- Exercise instructions: Restate the following records word for word without images.

- The input:
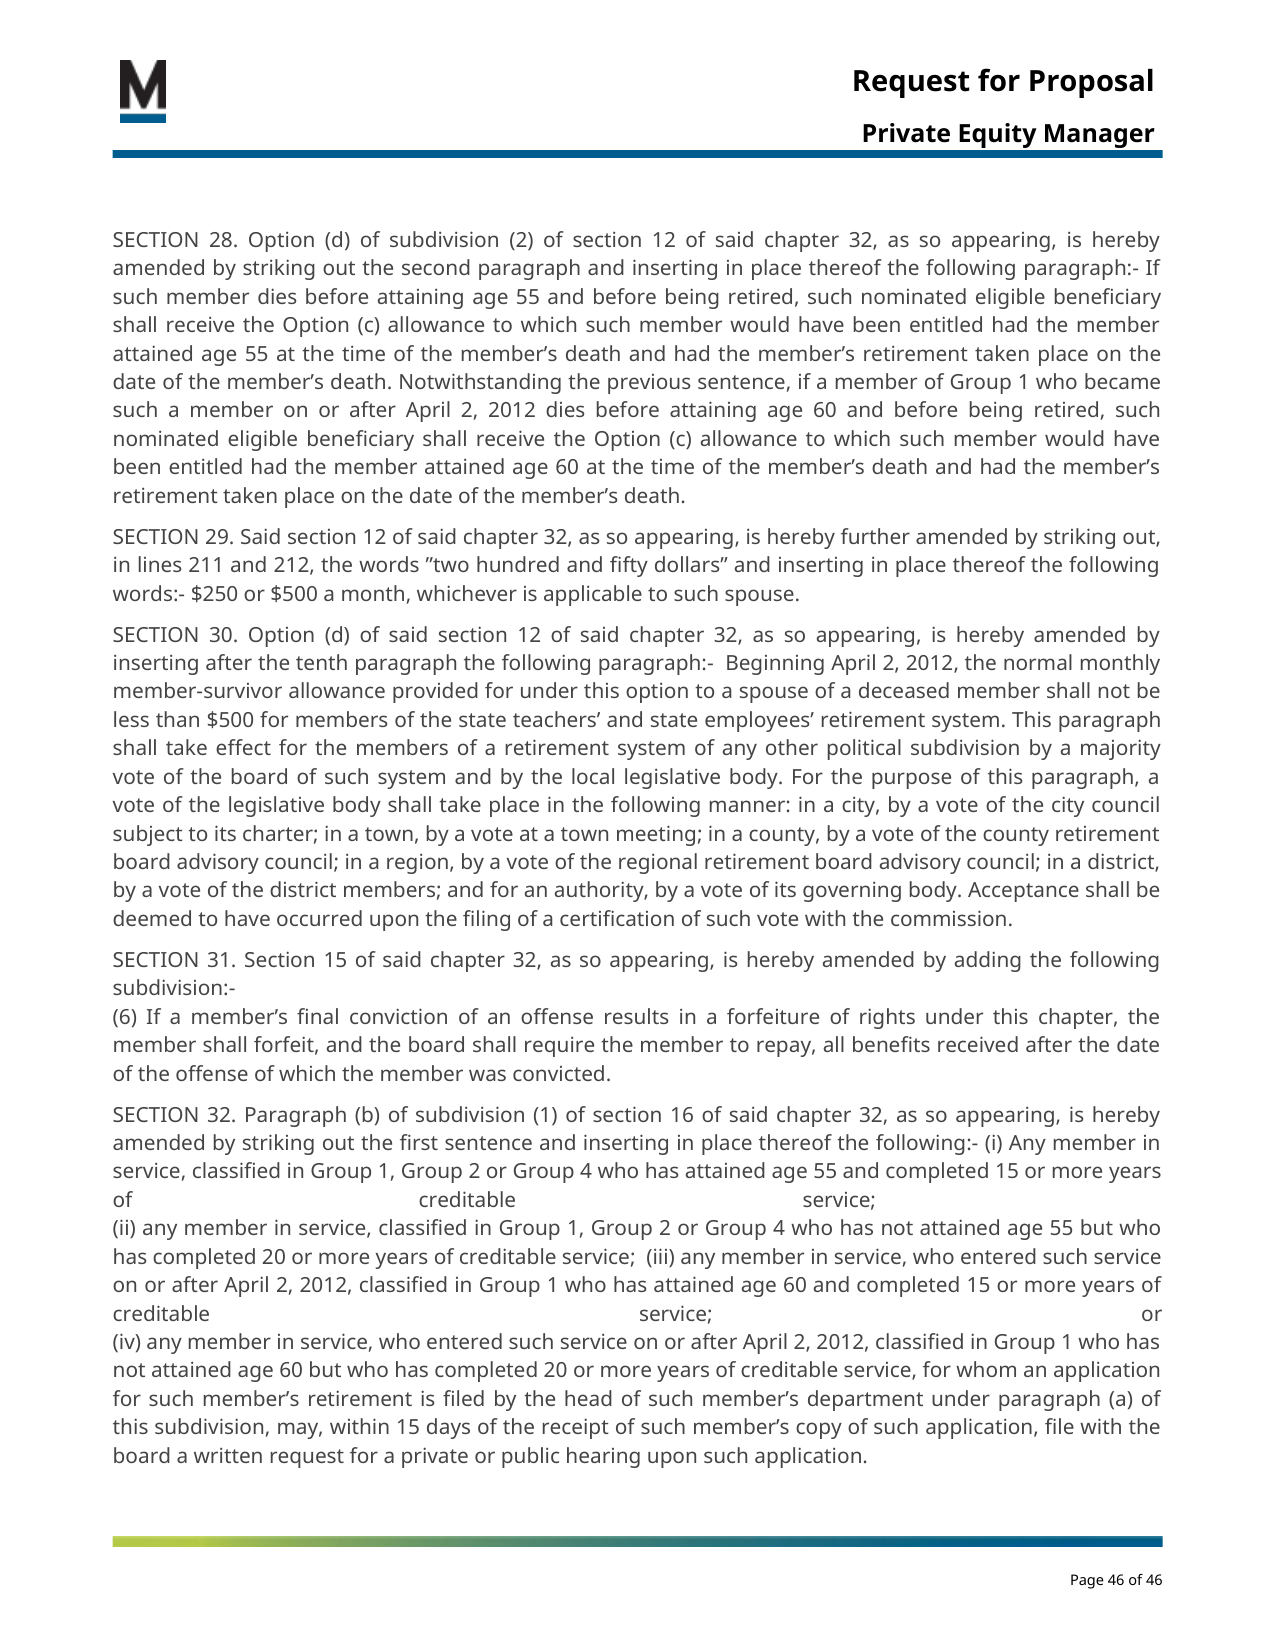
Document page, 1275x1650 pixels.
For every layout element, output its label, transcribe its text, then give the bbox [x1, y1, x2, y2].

text SECTION 30. Option (d) of said section 12 of said chapter 32, as so appearing, is hereby amended by inserting after the tenth paragraph the following paragraph:- Beginning April 2, 2012, the normal monthly member-survivor allowance provided for under this option to a spouse of a deceased member shall not be less than $500 for members of the state teachers’ and state employees’ retirement system. This paragraph shall take effect for the members of a retirement system of any other political subdivision by a majority vote of the board of such system and by the local legislative body. For the purpose of this paragraph, a vote of the legislative body shall take place in the following manner: in a city, by a vote of the city council subject to its charter; in a town, by a vote at a town meeting; in a county, by a vote of the county retirement board advisory council; in a region, by a vote of the regional retirement board advisory council; in a district, by a vote of the district members; and for an authority, by a vote of its governing body. Acceptance shall be deemed to have occurred upon the filing of a certification of such vote with the commission. [112, 620, 1162, 932]
text SECTION 31. Section 15 of said chapter 32, as so appearing, is hereby amended by adding the following subdivision:- (6) If a member’s final conviction of an offense results in a forfeiture of rights under this chapter, the member shall forfeit, and the board shall require the member to repay, all benefits received after the date of the offense of which the member was convicted. [112, 945, 1162, 1087]
text SECTION 28. Option (d) of subdivision (2) of section 12 of said chapter 32, as so appearing, is hereby amended by striking out the second paragraph and inserting in place thereof the following paragraph:- If such member dies before attaining age 55 and before being retired, such nominated eligible beneficiary shall receive the Option (c) allowance to which such member would have been entitled had the member attained age 55 at the time of the member’s death and had the member’s retirement taken place on the date of the member’s death. Notwithstanding the previous sentence, if a member of Group 1 who became such a member on or after April 2, 2012 dies before attaining age 60 and before being retired, such nominated eligible beneficiary shall receive the Option (c) allowance to which such member would have been entitled had the member attained age 60 at the time of the member’s death and had the member’s retirement taken place on the date of the member’s death. [112, 225, 1162, 509]
picture [1062, 1543, 1094, 1547]
picture [112, 1536, 1163, 1547]
text SECTION 29. Said section 12 of said chapter 32, as so appearing, is hereby further amended by striking out, in lines 211 and 212, the words ”two hundred and fifty dollars” and inserting in place thereof the following words:- $250 or $500 a month, whichever is applicable to such spouse. [112, 522, 1162, 607]
text SECTION 32. Paragraph (b) of subdivision (1) of section 16 of said chapter 32, as so appearing, is hereby amended by striking out the first sentence and inserting in place thereof the following:- (i) Any member in service, classified in Group 1, Group 2 or Group 4 who has attained age 55 and completed 15 or more years of creditable service; (ii) any member in service, classified in Group 1, Group 2 or Group 4 who has not attained age 55 but who has completed 20 or more years of creditable service; (iii) any member in service, who entered such service on or after April 2, 2012, classified in Group 1 who has attained age 60 and completed 15 or more years of creditable service; or (iv) any member in service, who entered such service on or after April 2, 2012, classified in Group 1 who has not attained age 60 but who has completed 20 or more years of creditable service, for whom an application for such member’s retirement is filed by the head of such member’s department under paragraph (a) of this subdivision, may, within 15 days of the receipt of such member’s copy of such application, file with the board a written request for a private or public hearing upon such application. [112, 1100, 1162, 1469]
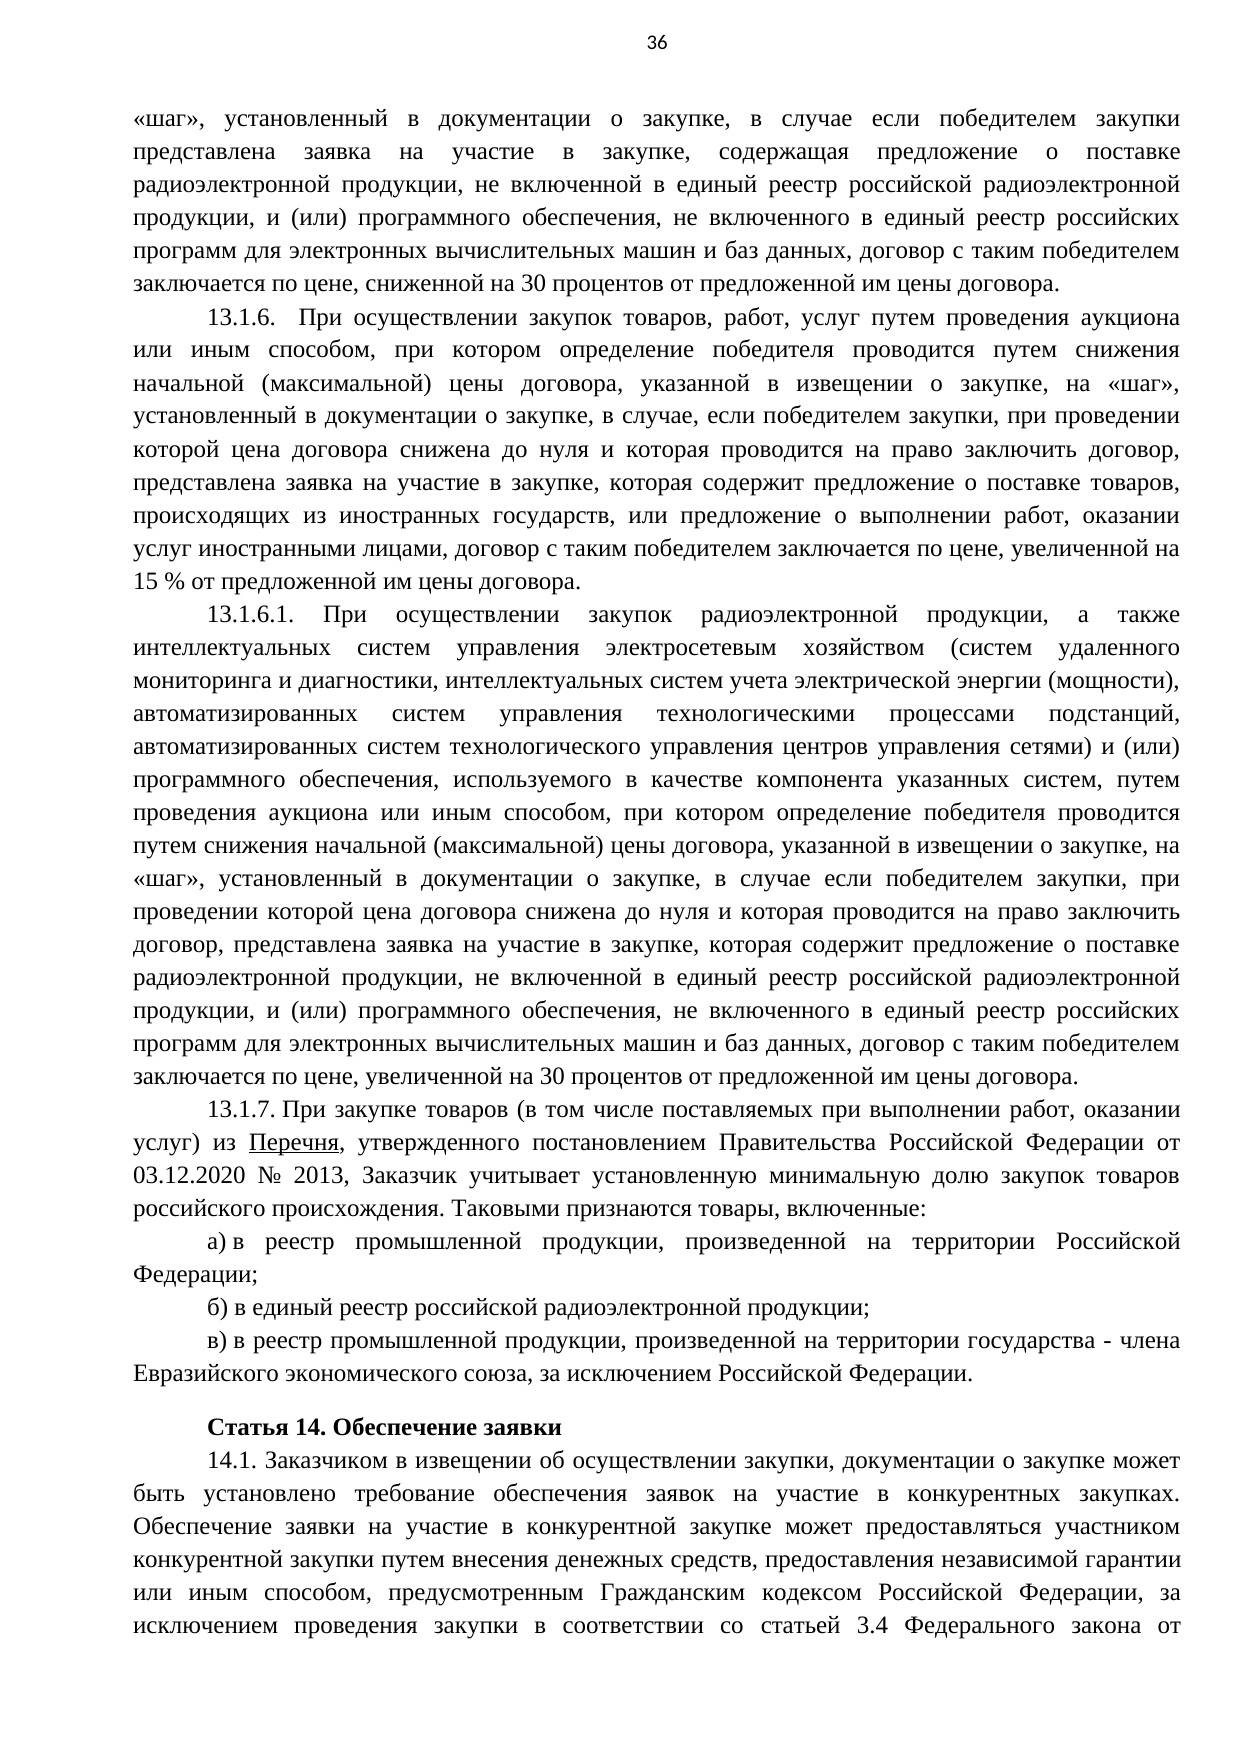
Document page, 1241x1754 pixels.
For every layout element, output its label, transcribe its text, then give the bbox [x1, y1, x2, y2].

text в) в реестр промышленной продукции, произведенной на территории государства - члена Евразийского экономического союза, за исключением Российской Федерации. [133, 1325, 1181, 1387]
text 13.1.7. При закупке товаров (в том числе поставляемых при выполнении работ, оказании услуг) из Перечня, утвержденного постановлением Правительства Российской Федерации от 03.12.2020 № 2013, Заказчик учитывает установленную минимальную долю закупок товаров российского происхождения. Таковыми признаются товары, включенные: [133, 1094, 1181, 1222]
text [133, 1445, 1181, 1639]
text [133, 103, 1181, 297]
text б) в единый реестр российской радиоэлектронной продукции; [133, 1292, 1181, 1321]
list Статья 14. Обеспечение заявки [133, 1412, 1181, 1441]
text а) в реестр промышленной продукции, произведенной на территории Российской Федерации; [133, 1226, 1181, 1288]
text 13.1.6.1. При осуществлении закупок радиоэлектронной продукции, а также интеллектуальных систем управления электросетевым хозяйством (систем удаленного мониторинга и диагностики, интеллектуальных систем учета электрической энергии (мощности), автоматизированных систем управления технологическими процессами подстанций, автоматизированных систем технологического управления центров управления сетями) и (или) программного обеспечения, используемого в качестве компонента указанных систем, путем проведения аукциона или иным способом, при котором определение победителя проводится путем снижения начальной (максимальной) цены договора, указанной в извещении о закупке, на «шаг», установленный в документации о закупке, в случае если победителем закупки, при проведении которой цена договора снижена до нуля и которая проводится на право заключить договор, представлена заявка на участие в закупке, которая содержит предложение о поставке радиоэлектронной продукции, не включенной в единый реестр российской радиоэлектронной продукции, и (или) программного обеспечения, не включенного в единый реестр российских программ для электронных вычислительных машин и баз данных, договор с таким победителем заключается по цене, увеличенной на 30 процентов от предложенной им цены договора. [133, 599, 1181, 1090]
list При осуществлении закупок товаров, работ, услуг путем проведения аукциона или иным способом, при котором определение победителя проводится путем снижения начальной (максимальной) цены договора, указанной в извещении о закупке, на «шаг», установленный в документации о закупке, в случае, если победителем закупки, при проведении которой цена договора снижена до нуля и которая проводится на право заключить договор, представлена заявка на участие в закупке, которая содержит предложение о поставке товаров, происходящих из иностранных государств, или предложение о выполнении работ, оказании услуг иностранными лицами, договор с таким победителем заключается по цене, увеличенной на 15 % от предложенной им цены договора. [133, 302, 1181, 594]
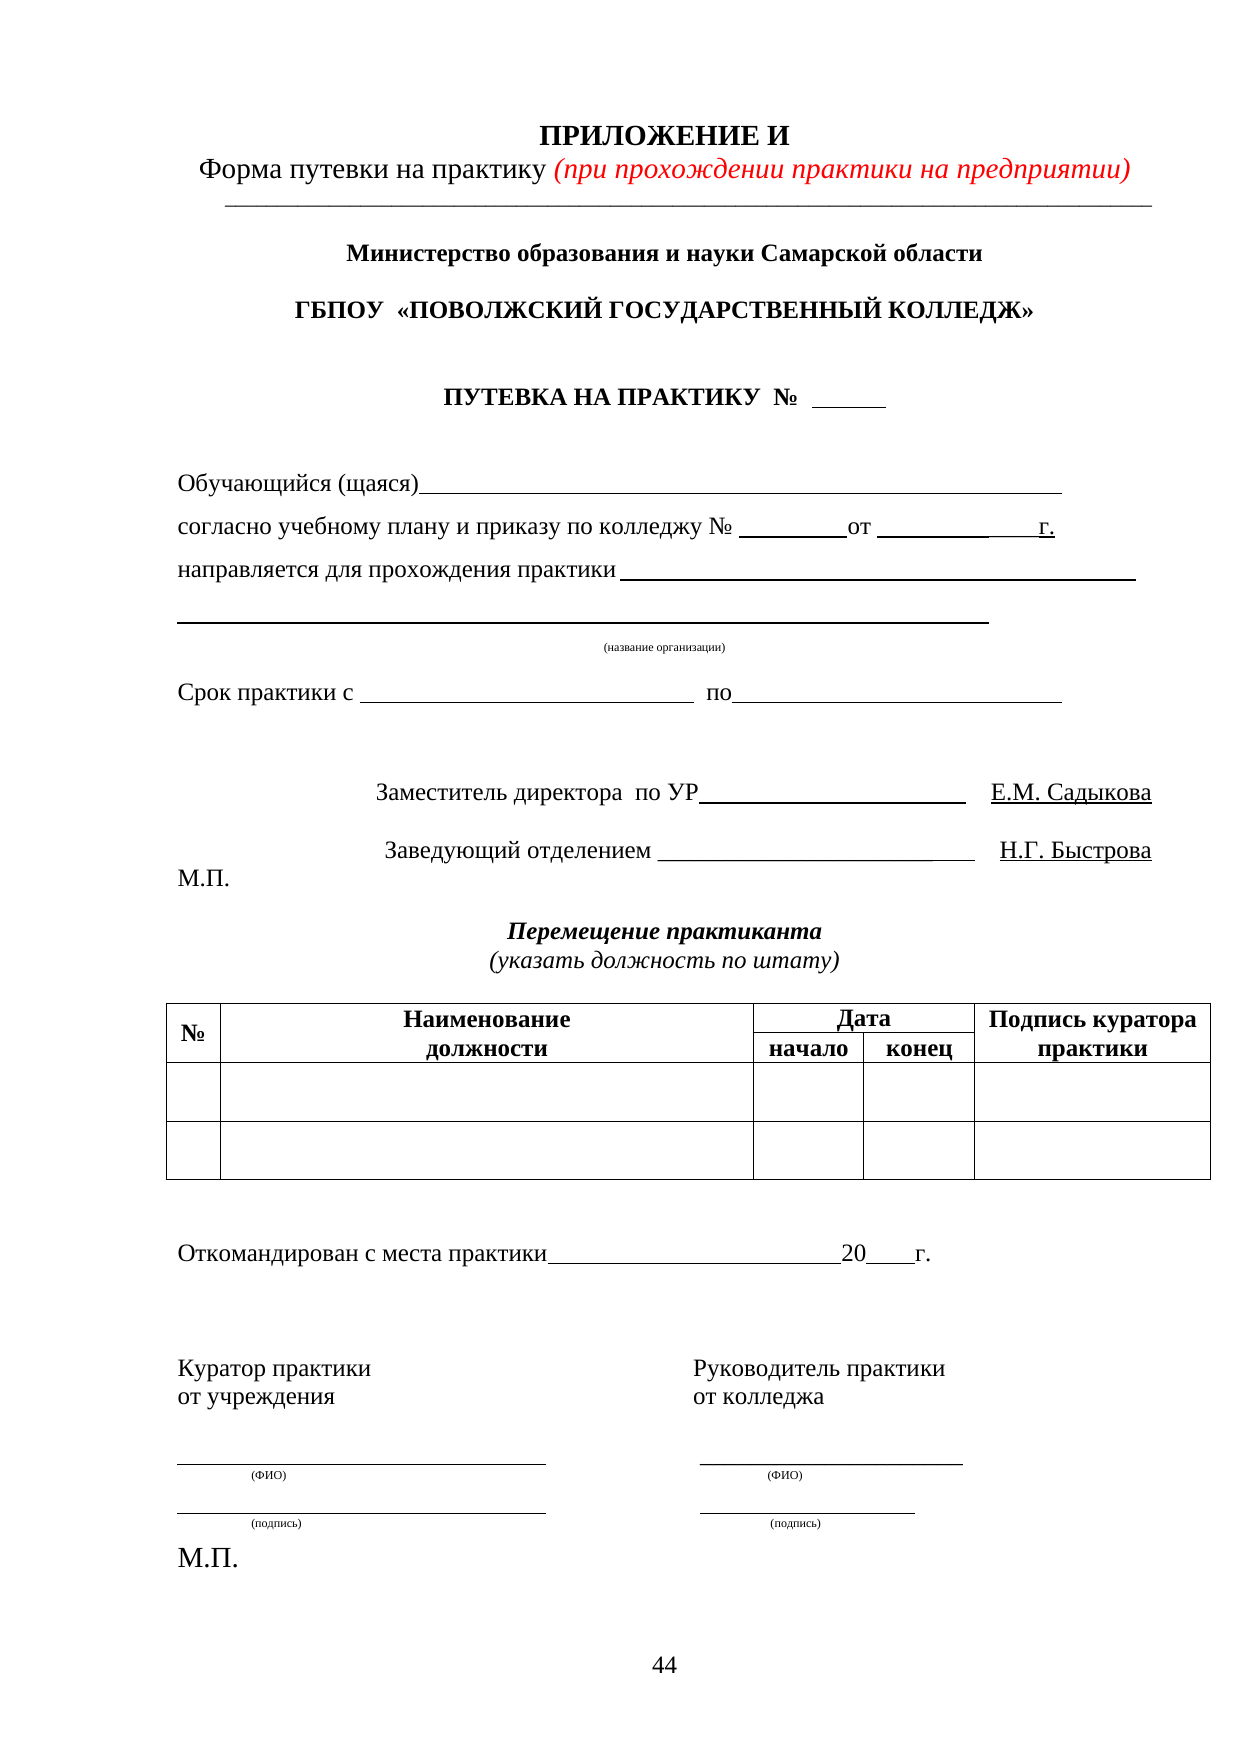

- Solution:
Document page, 1275x1650 pixels.
For every layout element, output its label, transcribe its text, then give the bbox [x1, y1, x2, y2].

text SECTION 30. Option (d) of said section 12 of said chapter 32, as so appearing, is hereby amended by inserting after the tenth paragraph the following paragraph:- Beginning April 2, 2012, the normal monthly member-survivor allowance provided for under this option to a spouse of a deceased member shall not be less than $500 for members of the state teachers’ and state employees’ retirement system. This paragraph shall take effect for the members of a retirement system of any other political subdivision by a majority vote of the board of such system and by the local legislative body. For the purpose of this paragraph, a vote of the legislative body shall take place in the following manner: in a city, by a vote of the city council subject to its charter; in a town, by a vote at a town meeting; in a county, by a vote of the county retirement board advisory council; in a region, by a vote of the regional retirement board advisory council; in a district, by a vote of the district members; and for an authority, by a vote of its governing body. Acceptance shall be deemed to have occurred upon the filing of a certification of such vote with the commission. [112, 620, 1162, 932]
text SECTION 31. Section 15 of said chapter 32, as so appearing, is hereby amended by adding the following subdivision:- (6) If a member’s final conviction of an offense results in a forfeiture of rights under this chapter, the member shall forfeit, and the board shall require the member to repay, all benefits received after the date of the offense of which the member was convicted. [112, 945, 1162, 1087]
text SECTION 28. Option (d) of subdivision (2) of section 12 of said chapter 32, as so appearing, is hereby amended by striking out the second paragraph and inserting in place thereof the following paragraph:- If such member dies before attaining age 55 and before being retired, such nominated eligible beneficiary shall receive the Option (c) allowance to which such member would have been entitled had the member attained age 55 at the time of the member’s death and had the member’s retirement taken place on the date of the member’s death. Notwithstanding the previous sentence, if a member of Group 1 who became such a member on or after April 2, 2012 dies before attaining age 60 and before being retired, such nominated eligible beneficiary shall receive the Option (c) allowance to which such member would have been entitled had the member attained age 60 at the time of the member’s death and had the member’s retirement taken place on the date of the member’s death. [112, 225, 1162, 509]
picture [1062, 1543, 1094, 1547]
picture [112, 1536, 1163, 1547]
text SECTION 29. Said section 12 of said chapter 32, as so appearing, is hereby further amended by striking out, in lines 211 and 212, the words ”two hundred and fifty dollars” and inserting in place thereof the following words:- $250 or $500 a month, whichever is applicable to such spouse. [112, 522, 1162, 607]
text SECTION 32. Paragraph (b) of subdivision (1) of section 16 of said chapter 32, as so appearing, is hereby amended by striking out the first sentence and inserting in place thereof the following:- (i) Any member in service, classified in Group 1, Group 2 or Group 4 who has attained age 55 and completed 15 or more years of creditable service; (ii) any member in service, classified in Group 1, Group 2 or Group 4 who has not attained age 55 but who has completed 20 or more years of creditable service; (iii) any member in service, who entered such service on or after April 2, 2012, classified in Group 1 who has attained age 60 and completed 15 or more years of creditable service; or (iv) any member in service, who entered such service on or after April 2, 2012, classified in Group 1 who has not attained age 60 but who has completed 20 or more years of creditable service, for whom an application for such member’s retirement is filed by the head of such member’s department under paragraph (a) of this subdivision, may, within 15 days of the receipt of such member’s copy of such application, file with the board a written request for a private or public hearing upon such application. [112, 1100, 1162, 1469]
Document page, 1241x1754 pixels.
For every layout element, output its label, transcribe its text, then give the bbox [x1, y1, x2, y2].

text в) в реестр промышленной продукции, произведенной на территории государства - члена Евразийского экономического союза, за исключением Российской Федерации. [133, 1325, 1181, 1387]
text 13.1.7. При закупке товаров (в том числе поставляемых при выполнении работ, оказании услуг) из Перечня, утвержденного постановлением Правительства Российской Федерации от 03.12.2020 № 2013, Заказчик учитывает установленную минимальную долю закупок товаров российского происхождения. Таковыми признаются товары, включенные: [133, 1094, 1181, 1222]
text [133, 1445, 1181, 1639]
text [133, 103, 1181, 297]
text б) в единый реестр российской радиоэлектронной продукции; [133, 1292, 1181, 1321]
list Статья 14. Обеспечение заявки [133, 1412, 1181, 1441]
text а) в реестр промышленной продукции, произведенной на территории Российской Федерации; [133, 1226, 1181, 1288]
text 13.1.6.1. При осуществлении закупок радиоэлектронной продукции, а также интеллектуальных систем управления электросетевым хозяйством (систем удаленного мониторинга и диагностики, интеллектуальных систем учета электрической энергии (мощности), автоматизированных систем управления технологическими процессами подстанций, автоматизированных систем технологического управления центров управления сетями) и (или) программного обеспечения, используемого в качестве компонента указанных систем, путем проведения аукциона или иным способом, при котором определение победителя проводится путем снижения начальной (максимальной) цены договора, указанной в извещении о закупке, на «шаг», установленный в документации о закупке, в случае если победителем закупки, при проведении которой цена договора снижена до нуля и которая проводится на право заключить договор, представлена заявка на участие в закупке, которая содержит предложение о поставке радиоэлектронной продукции, не включенной в единый реестр российской радиоэлектронной продукции, и (или) программного обеспечения, не включенного в единый реестр российских программ для электронных вычислительных машин и баз данных, договор с таким победителем заключается по цене, увеличенной на 30 процентов от предложенной им цены договора. [133, 599, 1181, 1090]
list При осуществлении закупок товаров, работ, услуг путем проведения аукциона или иным способом, при котором определение победителя проводится путем снижения начальной (максимальной) цены договора, указанной в извещении о закупке, на «шаг», установленный в документации о закупке, в случае, если победителем закупки, при проведении которой цена договора снижена до нуля и которая проводится на право заключить договор, представлена заявка на участие в закупке, которая содержит предложение о поставке товаров, происходящих из иностранных государств, или предложение о выполнении работ, оказании услуг иностранными лицами, договор с таким победителем заключается по цене, увеличенной на 15 % от предложенной им цены договора. [133, 302, 1181, 594]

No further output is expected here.